▸ To-do item
Locate the word "Accuracy" in the data below, then copy every line that holds it.

▸ Given data
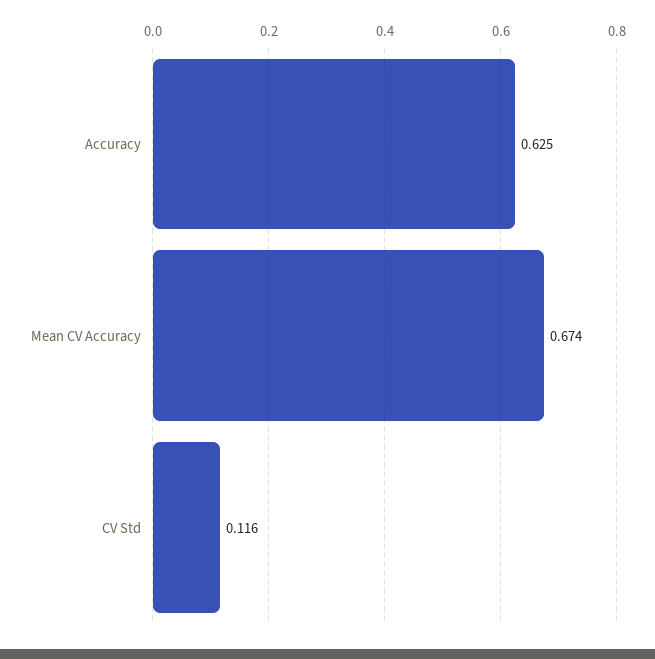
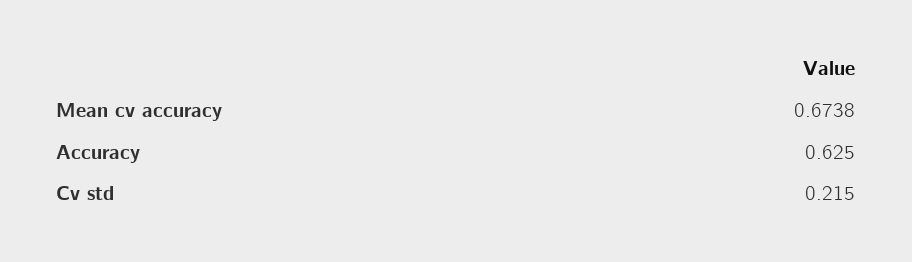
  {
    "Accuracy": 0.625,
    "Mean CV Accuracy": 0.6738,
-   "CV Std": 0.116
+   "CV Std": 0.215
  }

▸ Response
    "Accuracy": 0.625,
    "Mean CV Accuracy": 0.6738,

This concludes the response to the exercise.